[Start RECORD EXTRACTS]

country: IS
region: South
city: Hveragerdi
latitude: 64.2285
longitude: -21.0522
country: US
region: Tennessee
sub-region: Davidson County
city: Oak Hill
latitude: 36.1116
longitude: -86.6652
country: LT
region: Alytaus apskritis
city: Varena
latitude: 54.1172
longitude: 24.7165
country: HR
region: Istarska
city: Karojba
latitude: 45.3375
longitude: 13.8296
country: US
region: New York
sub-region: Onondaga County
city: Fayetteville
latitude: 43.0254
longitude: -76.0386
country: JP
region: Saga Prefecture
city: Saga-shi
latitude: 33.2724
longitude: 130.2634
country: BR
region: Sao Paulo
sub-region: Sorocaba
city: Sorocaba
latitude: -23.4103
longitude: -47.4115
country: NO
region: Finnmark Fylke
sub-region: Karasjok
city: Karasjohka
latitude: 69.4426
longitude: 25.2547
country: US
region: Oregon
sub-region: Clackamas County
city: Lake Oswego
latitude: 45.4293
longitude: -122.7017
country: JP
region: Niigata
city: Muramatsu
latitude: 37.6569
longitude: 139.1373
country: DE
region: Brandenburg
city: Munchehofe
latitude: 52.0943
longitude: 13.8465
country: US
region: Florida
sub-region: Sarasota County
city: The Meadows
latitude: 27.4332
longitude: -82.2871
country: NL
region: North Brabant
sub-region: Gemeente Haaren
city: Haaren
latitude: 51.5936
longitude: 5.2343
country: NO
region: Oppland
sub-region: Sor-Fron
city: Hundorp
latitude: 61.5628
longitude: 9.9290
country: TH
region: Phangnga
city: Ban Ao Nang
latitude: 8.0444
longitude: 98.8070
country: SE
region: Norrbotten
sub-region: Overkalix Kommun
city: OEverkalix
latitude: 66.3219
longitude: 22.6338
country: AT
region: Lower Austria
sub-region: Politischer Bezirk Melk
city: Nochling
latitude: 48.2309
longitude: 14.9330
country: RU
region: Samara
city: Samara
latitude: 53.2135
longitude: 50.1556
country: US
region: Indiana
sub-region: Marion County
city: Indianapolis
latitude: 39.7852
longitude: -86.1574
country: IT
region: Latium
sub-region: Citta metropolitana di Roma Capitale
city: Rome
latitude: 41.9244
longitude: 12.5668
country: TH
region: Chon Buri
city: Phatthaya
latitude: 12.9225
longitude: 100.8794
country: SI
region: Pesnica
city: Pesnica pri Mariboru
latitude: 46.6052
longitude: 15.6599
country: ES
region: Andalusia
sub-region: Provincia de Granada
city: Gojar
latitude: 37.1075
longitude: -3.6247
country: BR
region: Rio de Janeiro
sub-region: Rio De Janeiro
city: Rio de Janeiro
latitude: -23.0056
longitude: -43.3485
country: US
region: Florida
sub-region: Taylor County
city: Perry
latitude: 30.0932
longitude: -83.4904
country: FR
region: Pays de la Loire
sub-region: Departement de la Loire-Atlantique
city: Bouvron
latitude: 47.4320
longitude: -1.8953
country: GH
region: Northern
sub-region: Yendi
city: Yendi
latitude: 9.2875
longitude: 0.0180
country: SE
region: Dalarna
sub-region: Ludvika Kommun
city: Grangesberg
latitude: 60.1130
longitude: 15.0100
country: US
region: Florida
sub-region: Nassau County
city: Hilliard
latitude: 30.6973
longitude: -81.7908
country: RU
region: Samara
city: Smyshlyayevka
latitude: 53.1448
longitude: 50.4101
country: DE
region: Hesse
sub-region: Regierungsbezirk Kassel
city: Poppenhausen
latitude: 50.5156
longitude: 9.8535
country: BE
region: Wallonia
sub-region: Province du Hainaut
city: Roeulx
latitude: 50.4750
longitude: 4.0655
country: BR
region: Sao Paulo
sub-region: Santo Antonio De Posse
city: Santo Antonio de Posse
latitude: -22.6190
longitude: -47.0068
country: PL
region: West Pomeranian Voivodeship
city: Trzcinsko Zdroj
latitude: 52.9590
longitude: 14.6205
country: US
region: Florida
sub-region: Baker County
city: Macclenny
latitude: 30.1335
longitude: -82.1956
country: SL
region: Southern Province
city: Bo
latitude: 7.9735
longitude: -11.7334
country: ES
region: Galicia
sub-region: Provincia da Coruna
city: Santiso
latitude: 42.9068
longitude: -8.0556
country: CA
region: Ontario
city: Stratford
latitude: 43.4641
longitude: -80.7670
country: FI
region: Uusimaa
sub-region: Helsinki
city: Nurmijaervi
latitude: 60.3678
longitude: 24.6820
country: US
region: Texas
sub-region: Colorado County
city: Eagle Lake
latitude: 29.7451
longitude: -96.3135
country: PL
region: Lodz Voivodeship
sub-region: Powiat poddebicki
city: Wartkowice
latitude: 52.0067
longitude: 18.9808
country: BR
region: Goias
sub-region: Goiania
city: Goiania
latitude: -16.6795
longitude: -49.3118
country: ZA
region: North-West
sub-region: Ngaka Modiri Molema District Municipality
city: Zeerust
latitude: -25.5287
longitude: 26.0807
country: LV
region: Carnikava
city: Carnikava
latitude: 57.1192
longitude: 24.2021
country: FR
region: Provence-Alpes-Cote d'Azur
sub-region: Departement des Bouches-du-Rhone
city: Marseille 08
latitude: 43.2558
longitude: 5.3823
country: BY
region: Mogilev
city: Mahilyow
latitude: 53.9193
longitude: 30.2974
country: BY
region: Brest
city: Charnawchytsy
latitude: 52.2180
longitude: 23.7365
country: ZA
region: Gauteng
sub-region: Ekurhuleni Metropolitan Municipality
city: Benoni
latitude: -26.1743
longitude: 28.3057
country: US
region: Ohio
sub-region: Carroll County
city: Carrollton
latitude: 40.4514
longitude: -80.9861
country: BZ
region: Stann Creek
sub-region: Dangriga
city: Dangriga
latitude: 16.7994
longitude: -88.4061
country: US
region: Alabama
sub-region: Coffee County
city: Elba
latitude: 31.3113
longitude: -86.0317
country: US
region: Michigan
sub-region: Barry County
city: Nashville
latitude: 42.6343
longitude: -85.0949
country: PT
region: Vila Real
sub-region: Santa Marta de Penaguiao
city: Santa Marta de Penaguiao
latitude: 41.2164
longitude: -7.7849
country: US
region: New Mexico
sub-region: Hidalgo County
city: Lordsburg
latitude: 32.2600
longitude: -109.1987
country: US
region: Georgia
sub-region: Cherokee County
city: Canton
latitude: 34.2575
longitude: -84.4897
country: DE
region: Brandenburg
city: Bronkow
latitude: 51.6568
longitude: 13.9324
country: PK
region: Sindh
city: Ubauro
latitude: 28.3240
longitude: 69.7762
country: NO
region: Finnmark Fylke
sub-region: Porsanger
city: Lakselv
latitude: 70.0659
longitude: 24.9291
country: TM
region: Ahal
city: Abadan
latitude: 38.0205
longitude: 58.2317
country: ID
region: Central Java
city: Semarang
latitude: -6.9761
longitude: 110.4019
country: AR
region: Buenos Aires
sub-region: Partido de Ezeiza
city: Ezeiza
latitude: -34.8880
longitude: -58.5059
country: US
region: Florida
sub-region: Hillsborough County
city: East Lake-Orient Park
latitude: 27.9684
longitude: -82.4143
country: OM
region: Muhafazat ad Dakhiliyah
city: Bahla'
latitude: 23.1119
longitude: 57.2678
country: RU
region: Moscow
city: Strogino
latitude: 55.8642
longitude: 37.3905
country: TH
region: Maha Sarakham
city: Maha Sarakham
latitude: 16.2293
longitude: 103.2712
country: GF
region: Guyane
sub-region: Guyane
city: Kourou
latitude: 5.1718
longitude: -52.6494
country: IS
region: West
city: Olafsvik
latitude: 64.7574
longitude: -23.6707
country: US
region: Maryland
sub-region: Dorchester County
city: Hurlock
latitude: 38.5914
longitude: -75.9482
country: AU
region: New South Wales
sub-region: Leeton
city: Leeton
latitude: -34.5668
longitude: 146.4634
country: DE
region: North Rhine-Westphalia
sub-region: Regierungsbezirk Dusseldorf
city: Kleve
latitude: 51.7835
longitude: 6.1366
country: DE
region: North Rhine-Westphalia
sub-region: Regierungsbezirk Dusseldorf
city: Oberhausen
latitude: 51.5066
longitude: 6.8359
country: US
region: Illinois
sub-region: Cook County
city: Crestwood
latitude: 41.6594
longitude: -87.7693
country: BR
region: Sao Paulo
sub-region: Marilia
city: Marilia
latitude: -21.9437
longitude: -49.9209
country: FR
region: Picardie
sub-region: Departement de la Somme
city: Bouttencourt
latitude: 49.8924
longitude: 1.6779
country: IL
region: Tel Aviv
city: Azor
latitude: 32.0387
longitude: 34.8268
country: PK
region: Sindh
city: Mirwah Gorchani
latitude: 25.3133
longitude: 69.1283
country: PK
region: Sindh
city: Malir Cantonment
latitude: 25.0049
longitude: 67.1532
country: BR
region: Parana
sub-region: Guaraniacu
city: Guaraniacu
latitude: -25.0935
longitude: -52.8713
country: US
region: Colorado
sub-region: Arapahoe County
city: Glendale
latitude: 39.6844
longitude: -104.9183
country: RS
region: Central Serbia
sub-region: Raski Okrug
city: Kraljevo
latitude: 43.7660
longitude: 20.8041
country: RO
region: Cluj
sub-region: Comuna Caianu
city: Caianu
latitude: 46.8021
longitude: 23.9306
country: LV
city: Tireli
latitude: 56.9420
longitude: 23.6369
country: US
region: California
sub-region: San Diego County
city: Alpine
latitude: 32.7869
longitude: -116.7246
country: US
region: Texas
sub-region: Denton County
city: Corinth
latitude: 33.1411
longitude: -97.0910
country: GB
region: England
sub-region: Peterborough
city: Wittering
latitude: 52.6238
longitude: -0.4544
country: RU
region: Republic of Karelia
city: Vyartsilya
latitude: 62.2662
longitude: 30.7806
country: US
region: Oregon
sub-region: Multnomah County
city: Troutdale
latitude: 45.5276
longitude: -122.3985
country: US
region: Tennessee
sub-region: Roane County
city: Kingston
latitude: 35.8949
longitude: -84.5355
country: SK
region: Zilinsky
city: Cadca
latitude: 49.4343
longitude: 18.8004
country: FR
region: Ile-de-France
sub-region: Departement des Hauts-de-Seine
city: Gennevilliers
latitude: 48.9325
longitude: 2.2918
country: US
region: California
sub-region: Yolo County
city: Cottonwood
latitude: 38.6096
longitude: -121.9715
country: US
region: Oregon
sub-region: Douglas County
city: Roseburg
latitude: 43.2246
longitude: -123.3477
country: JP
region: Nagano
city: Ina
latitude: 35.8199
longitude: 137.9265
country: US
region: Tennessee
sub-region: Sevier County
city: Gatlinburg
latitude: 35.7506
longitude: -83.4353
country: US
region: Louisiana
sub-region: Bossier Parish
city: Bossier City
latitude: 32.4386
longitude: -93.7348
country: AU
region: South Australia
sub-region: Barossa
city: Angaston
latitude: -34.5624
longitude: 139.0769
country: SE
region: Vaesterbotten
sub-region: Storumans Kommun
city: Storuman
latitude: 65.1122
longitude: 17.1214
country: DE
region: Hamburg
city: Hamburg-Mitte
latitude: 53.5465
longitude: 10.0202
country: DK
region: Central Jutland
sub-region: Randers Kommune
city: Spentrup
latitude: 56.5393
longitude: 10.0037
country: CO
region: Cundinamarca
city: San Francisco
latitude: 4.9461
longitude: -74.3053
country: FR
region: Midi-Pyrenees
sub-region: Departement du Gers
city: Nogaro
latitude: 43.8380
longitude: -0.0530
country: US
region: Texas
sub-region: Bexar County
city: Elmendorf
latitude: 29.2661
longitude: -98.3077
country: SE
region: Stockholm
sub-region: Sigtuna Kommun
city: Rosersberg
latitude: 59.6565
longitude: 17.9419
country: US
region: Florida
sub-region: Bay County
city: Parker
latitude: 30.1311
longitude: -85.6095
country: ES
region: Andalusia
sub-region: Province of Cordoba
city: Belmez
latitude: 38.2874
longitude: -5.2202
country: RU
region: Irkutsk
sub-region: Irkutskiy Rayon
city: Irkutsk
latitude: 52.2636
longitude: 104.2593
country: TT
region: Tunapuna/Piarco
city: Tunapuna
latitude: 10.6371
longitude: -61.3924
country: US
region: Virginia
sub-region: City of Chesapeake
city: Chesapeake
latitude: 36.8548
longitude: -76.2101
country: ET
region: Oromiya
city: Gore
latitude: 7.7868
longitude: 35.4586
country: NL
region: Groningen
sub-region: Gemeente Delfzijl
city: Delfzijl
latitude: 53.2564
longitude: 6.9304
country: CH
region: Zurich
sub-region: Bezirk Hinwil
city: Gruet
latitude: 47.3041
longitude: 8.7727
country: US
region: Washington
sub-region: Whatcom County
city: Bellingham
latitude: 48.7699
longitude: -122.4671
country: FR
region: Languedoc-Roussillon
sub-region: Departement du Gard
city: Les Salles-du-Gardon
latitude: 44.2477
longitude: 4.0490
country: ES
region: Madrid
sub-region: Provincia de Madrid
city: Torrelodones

[End RECORD EXTRACTS]

Rewrite the rows from the line containing "city: Parker" through the end of the rows, replacing "latitude" with "lat" and keeping everything else the same.

ANSWER FOR THIS EXERCISE –
city: Parker
lat: 30.1311
longitude: -85.6095
country: ES
region: Andalusia
sub-region: Province of Cordoba
city: Belmez
lat: 38.2874
longitude: -5.2202
country: RU
region: Irkutsk
sub-region: Irkutskiy Rayon
city: Irkutsk
lat: 52.2636
longitude: 104.2593
country: TT
region: Tunapuna/Piarco
city: Tunapuna
lat: 10.6371
longitude: -61.3924
country: US
region: Virginia
sub-region: City of Chesapeake
city: Chesapeake
lat: 36.8548
longitude: -76.2101
country: ET
region: Oromiya
city: Gore
lat: 7.7868
longitude: 35.4586
country: NL
region: Groningen
sub-region: Gemeente Delfzijl
city: Delfzijl
lat: 53.2564
longitude: 6.9304
country: CH
region: Zurich
sub-region: Bezirk Hinwil
city: Gruet
lat: 47.3041
longitude: 8.7727
country: US
region: Washington
sub-region: Whatcom County
city: Bellingham
lat: 48.7699
longitude: -122.4671
country: FR
region: Languedoc-Roussillon
sub-region: Departement du Gard
city: Les Salles-du-Gardon
lat: 44.2477
longitude: 4.0490
country: ES
region: Madrid
sub-region: Provincia de Madrid
city: Torrelodones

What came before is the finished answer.